The other waved his cigar.
“Not a word. If you had not unfortunately known me from my cradle, and basely traded upon that privilege, I should never have been saddled with a preposterously hopeless muddle, out of which there is nothing to be got but discomfiture.”
“When you have seen Madame Léon—”
“Madame Léon!” The young man uttered a smothered roar. “Out upon you! It is a few well-applied tears, is it, which has set you to pester your friends?”
“No, mocker! Madame Léon is a woman who acts, and does not weep. But you must see her, if only to give her confidence; for, unluckily, I pointed you out to her as she drove to the hotel to-day, and she took you for a boy.”
Maître Barraud was an excellent fellow, but his weakness was vanity.

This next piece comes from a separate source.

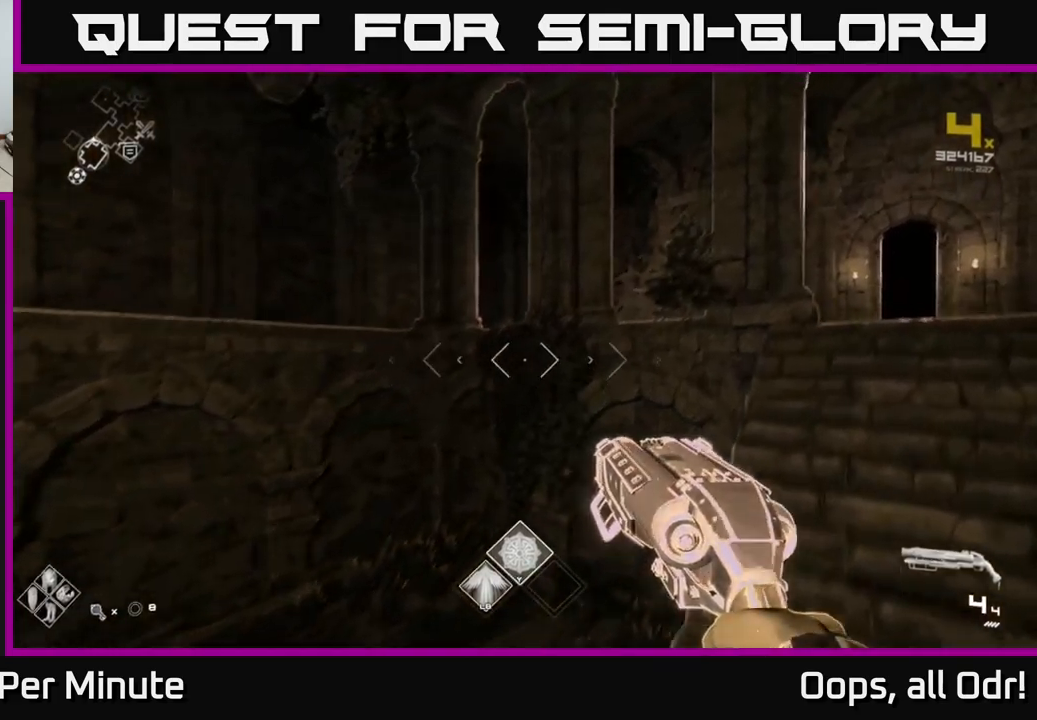
{"buttons": [], "left_stick": "up-right", "right_stick": "right", "events": [[217, "left_stick", "up-right"], [317, "right_stick", "right"]]}
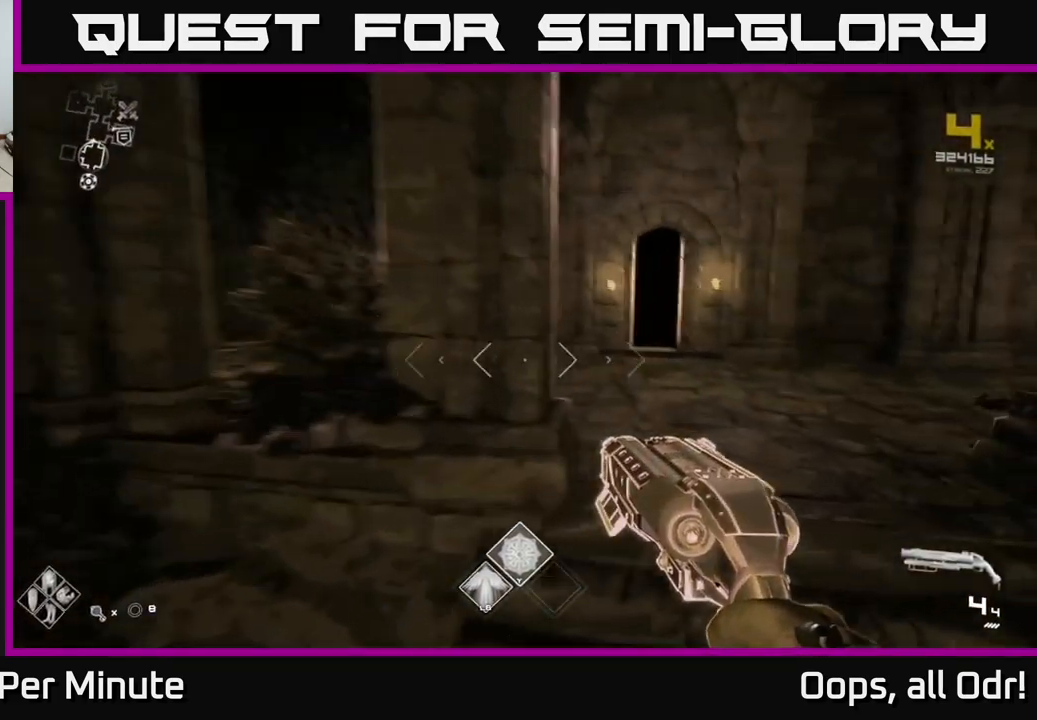
{"buttons": [], "left_stick": "center", "right_stick": "right", "events": [[17, "right_stick", "center"], [434, "right_stick", "right"], [500, "left_stick", "center"]]}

“A boy!” he repeated, in a nettled voice. “A boy! I should like her to know—Well, what is all this about? Of course I must see the woman in order to scrape together a few materials upon which to string as many words as there are onions on the stick a Breton carries over his shoulder. And I know what I shall get out of the interview: protestations, and exclamations, and maunderings about false accusations, and an ill-used angel of a husband, and all the lot of it. Peste! a woman at the back of a case is the very devil!”
“Some day, my dear friend, Madame Barraud will have her revenge.”
“Heaven forbid! At any rate, her charming figure has not yet presented itself upon the horizon. Here is the Opéra, and now I presume I shall be left in peace. Take with you my assurance that your client will be condemned to a fine and a year’s imprisonment. He will get off with that because it was six years ago, and our juries, bless them! have a sneaking sympathy for the follies of youth.”